AVI Courtenay Overdose Prevention Service closing March 31st 2020
We are writing to let the community know that, due to loss of contract, AVI will be closing our Overdose Prevention Service (OPS) on March 31st 2020. AVI has operated an OPS in Courtenay since March 2017. We have been informed by Island Health that there will be no contract awarded for an OPS in Courtenay and that other plans will be made. Over the next two months leading up to the closure, we will be working with Island Health to assist those clients who have used the OPS to access MHSU services. As a result of the closure of the OPS, AVI will no longer be able to provide any supervised injection and overdose response services at our office. We will also have to close the harm reduction drop-in space that provided overdose monitoring, education, referrals and support. Further, we will no longer be able to offer 7-day week harm reduction services.
Our harm reduction distribution, collection, and education will be ongoing but only available during office hours Monday to Thursday 9-4 and 11-3 on Fridays. AVI will also continue to offer comprehensive overdose response training including the distribution of naloxone during these times.
We recognise that the number of visits to the Courtenay OPS has been significantly lower than in other communities. We do want to take the opportunity though to acknowledge and honor the achievements of this service over the last 3 years.
Since March 2017, our harm reduction staff have revived more than 43 people who overdosed in the OPS. This is on par with other similar sized communities during the same period, including Port Alberni (50) and Campbell River (46), despite having fewer visits. In the last year alone, our staff responded to 14 overdoses in the OPS.
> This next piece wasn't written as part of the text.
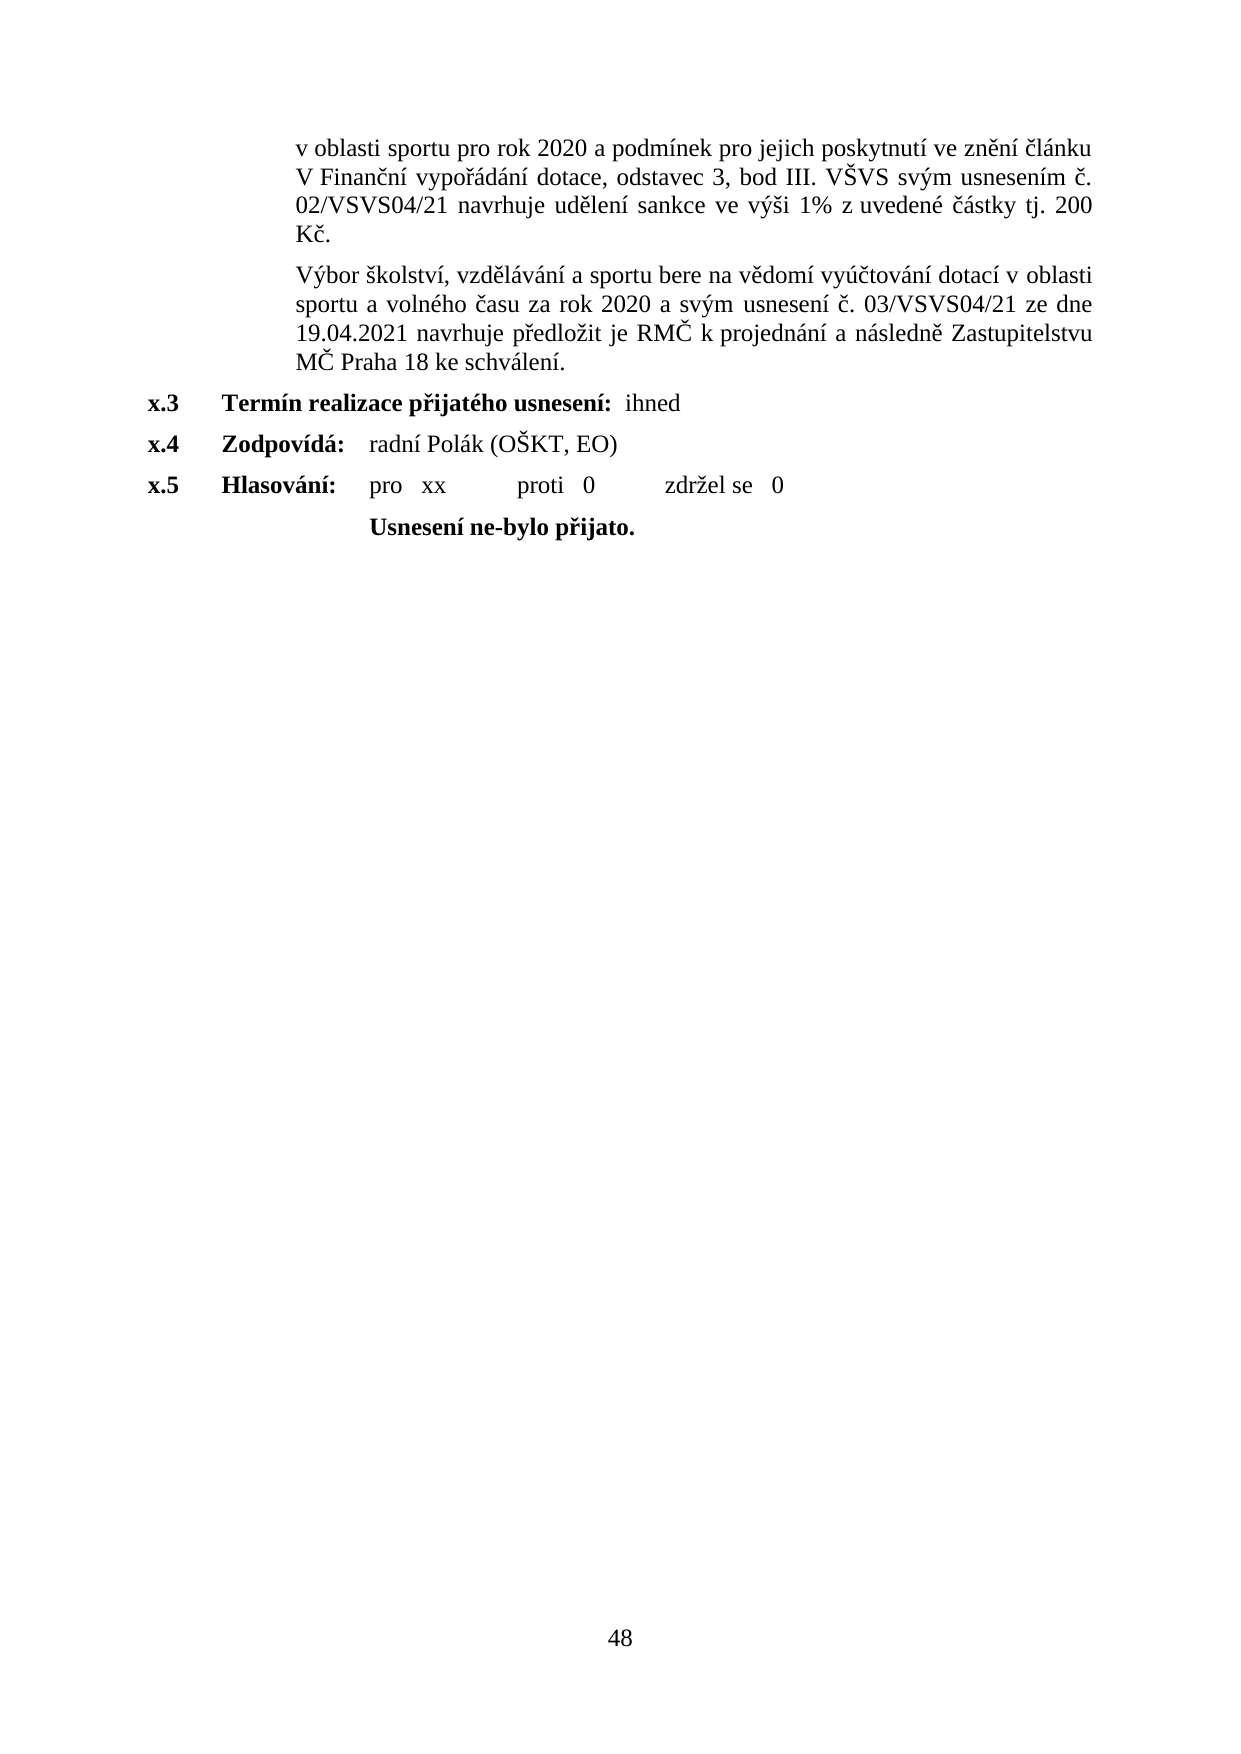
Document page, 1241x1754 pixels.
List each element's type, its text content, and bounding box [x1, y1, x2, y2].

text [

The number of clients accessing harm reduction services has more than doubled since the opening of the OPS in March 2017. This has meant contact with a broader range of people who need harm reduction supplies and overdose response training, including distribution of naloxone.
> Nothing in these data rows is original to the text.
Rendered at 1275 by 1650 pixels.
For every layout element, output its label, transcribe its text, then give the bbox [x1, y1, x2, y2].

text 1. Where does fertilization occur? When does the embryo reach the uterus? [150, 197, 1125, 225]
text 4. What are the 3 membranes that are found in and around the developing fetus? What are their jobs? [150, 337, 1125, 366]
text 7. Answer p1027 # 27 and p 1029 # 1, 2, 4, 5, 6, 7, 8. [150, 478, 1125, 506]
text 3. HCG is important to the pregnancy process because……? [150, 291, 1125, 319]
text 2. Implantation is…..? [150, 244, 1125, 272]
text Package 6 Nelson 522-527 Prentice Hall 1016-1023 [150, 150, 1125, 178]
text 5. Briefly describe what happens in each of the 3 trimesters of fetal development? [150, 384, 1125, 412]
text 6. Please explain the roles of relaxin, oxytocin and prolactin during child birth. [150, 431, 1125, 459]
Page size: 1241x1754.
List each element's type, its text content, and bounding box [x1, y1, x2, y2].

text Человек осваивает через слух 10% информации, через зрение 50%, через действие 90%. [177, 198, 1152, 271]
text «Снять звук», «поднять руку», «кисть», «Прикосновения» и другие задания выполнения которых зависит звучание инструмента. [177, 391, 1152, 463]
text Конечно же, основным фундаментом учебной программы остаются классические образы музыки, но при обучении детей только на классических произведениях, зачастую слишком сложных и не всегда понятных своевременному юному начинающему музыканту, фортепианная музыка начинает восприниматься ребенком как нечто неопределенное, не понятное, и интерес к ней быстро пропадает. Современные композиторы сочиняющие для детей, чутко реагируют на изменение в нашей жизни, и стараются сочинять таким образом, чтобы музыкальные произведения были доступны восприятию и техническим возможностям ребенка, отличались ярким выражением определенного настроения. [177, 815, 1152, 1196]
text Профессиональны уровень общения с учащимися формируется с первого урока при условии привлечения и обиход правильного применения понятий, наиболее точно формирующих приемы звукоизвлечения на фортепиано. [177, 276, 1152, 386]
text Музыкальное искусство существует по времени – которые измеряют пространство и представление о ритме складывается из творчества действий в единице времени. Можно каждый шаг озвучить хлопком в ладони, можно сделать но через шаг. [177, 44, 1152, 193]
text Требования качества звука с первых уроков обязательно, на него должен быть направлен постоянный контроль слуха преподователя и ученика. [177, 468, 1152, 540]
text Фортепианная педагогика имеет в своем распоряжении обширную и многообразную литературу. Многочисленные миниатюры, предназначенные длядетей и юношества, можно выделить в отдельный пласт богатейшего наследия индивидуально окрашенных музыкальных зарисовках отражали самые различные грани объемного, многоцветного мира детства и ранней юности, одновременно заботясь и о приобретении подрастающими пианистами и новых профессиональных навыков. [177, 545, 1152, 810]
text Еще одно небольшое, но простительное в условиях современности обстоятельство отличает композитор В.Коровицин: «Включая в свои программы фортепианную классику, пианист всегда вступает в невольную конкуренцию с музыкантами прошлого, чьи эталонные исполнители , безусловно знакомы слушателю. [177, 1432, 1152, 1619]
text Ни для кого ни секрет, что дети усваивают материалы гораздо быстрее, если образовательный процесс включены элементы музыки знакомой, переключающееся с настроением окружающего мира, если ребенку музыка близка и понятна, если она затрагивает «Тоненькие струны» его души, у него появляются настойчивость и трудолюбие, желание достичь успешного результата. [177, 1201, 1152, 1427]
The OPS staff worked with a group of very vulnerable people using illicit substances and saw measurable improvements in their safety and access to health services. With the additional staffing, the amount of support available and service referrals increased from before the OPS was available. This engagement lead to sustained conversations about changing patterns of use, as well as providing support accessing and navigating services available in the community. This led to improvements in access to clinical services including the Intensive Case Management (ICM) teams, Opioid Agonist Therapy (OAT), and treatment for Hepatitis C. Making OPS services available not only connected individuals to a continuum of harm reduction, health care, and substance use supports, but also created space for people to remain engaged with those services. Of particular relevance to overdose safety is the work the staff have done to support people who are accessing OAT to maintain connections and access to care.